Шолем пребывал в уверенности, что в биологии он сделал такой же шаг вперед по сравнению с Дарвином, как Ньютон по сравнению с Коперником, а Эйнштейн — с Ньютоном; благодаря разработке и применению Шолемова открытия станет возможен прорыв в философской науке, первый серьезный прорыв со времен «Критики чистого разума»[64]

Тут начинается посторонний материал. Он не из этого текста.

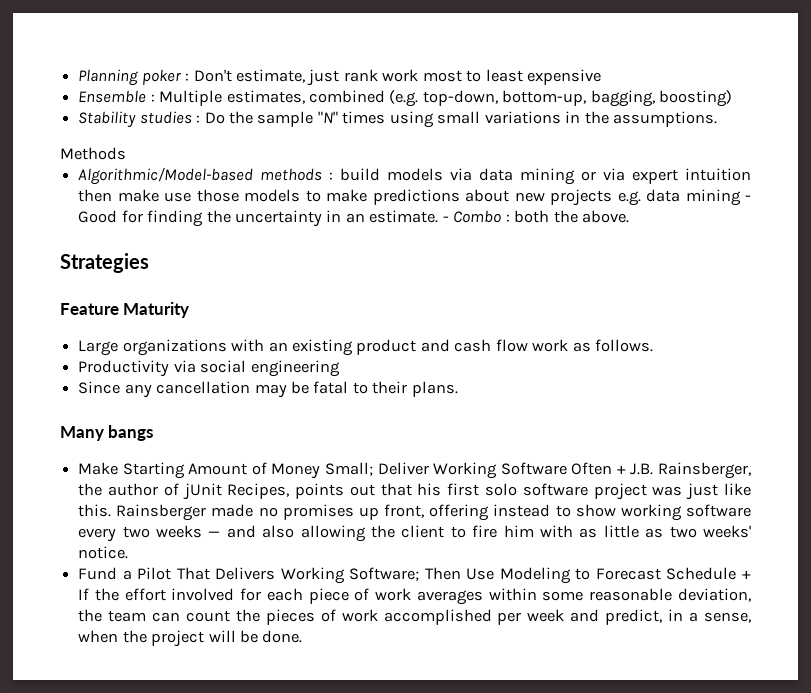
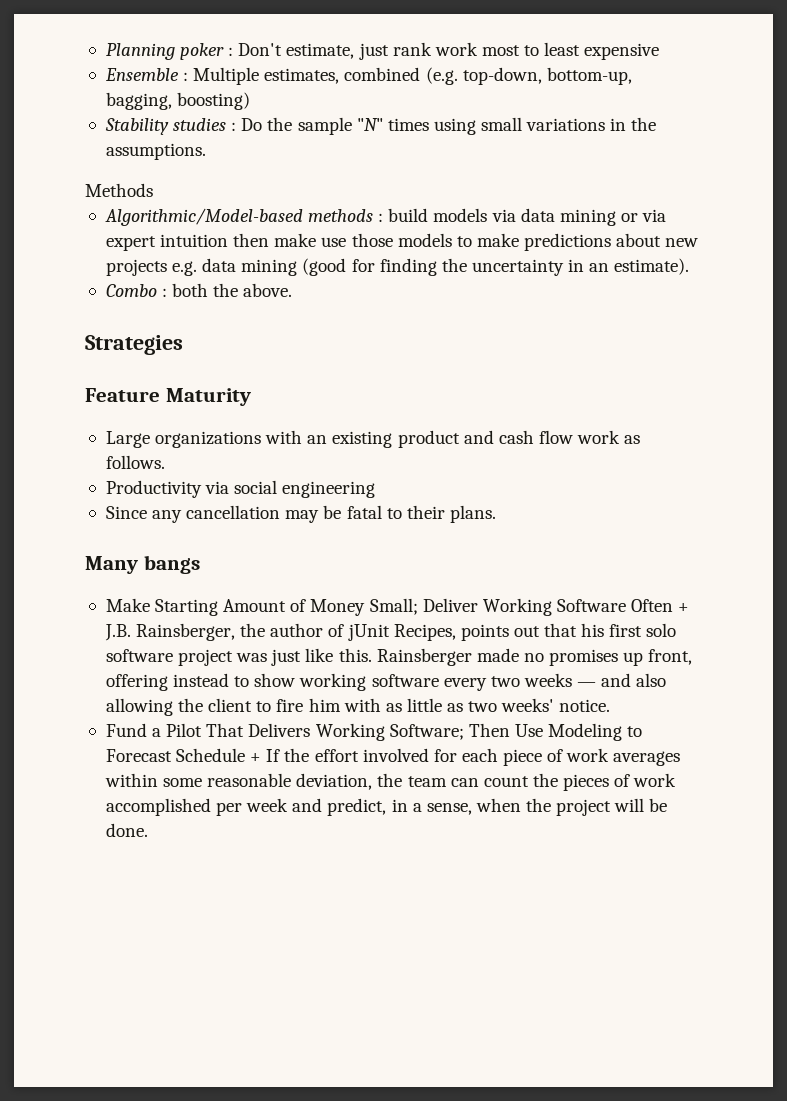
[745,195,752,201] [78,210,118,223] - Good -> [302,258,347,276] (good
[369,210,449,223] estimate. - -> [614,258,690,275] estimate). //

. Я мог бы предсказать, опираясь на ранние впечатления, что Шолем из тех, кто если что делает, то в полную силу. Он был из добротного материала. Жизнь его потрепала? Что ж, такова природа вещей — всех нас треплет жизнь, но его она не сломила. В былые дни мы часто гуляли по Рейнвенсвуду. Он мог единым духом выпалить больше слов, чем любой, по правде говоря, он и вовсе не переводил дух, лишь бы не прерываться. Белокожий, худой, с неожиданно пружинящей походкой, он мчался вперед, оттянув большими пальцами карманы, бледный, точно сжигаемый лихорадкой. От него пахло кипяченым молоком. Когда он витийствовал, в углах его рта нарастала белая пенка. В визионерском состоянии он практически ничего не слышал, но пресекающимся от нетерпения голосом разбивал тебя в пух и мельчайший прах. Я вспомнил о нем позже, когда добрался до Рембо — в «Bateau Ivre»[65] я узнал то же опьянение и космических масштабов бури, только чувств, а не отвлеченных мыслей. Во время наших прогулок он разбирал темы вроде кантовских категорий смерти, и на этих прогулках-разборах нас бросало сначала на запад к Фостер-авеню, потом на юг к большому Чешскому кладбищу, потом — не раз и не два — вокруг Норт-Парк-колледжа и взад-вперед по мостам Сточного канала. Мы продолжали наши дискуссии перед автомобильными салонами на Лоуренс-авеню, где зеркальные стекла витрин коверкали наши жесты, но мы вряд ли это замечали.На цветной фотографии, приложенной к бумагам, в изобилии присланных Шолемом, он ничуть не похож на себя прежнего. Нависшие кустистые брови, темная кожа, мрачное лицо, сощуренные глаза, сжатый, с глубокими складками по углам рот. Шолема не согнуло, но нажим он выдержал большой — это было очевидно. Об этом свидетельствовали его лицо, поникшие волосы. Забившись в один из углов моей квартиры, — гроб Господень, и только! — я внимательно рассмотрел фотографию Шолема. Вот к кому следовало приглядеться — замечательный родственник, борец, сработанный из прочного материала.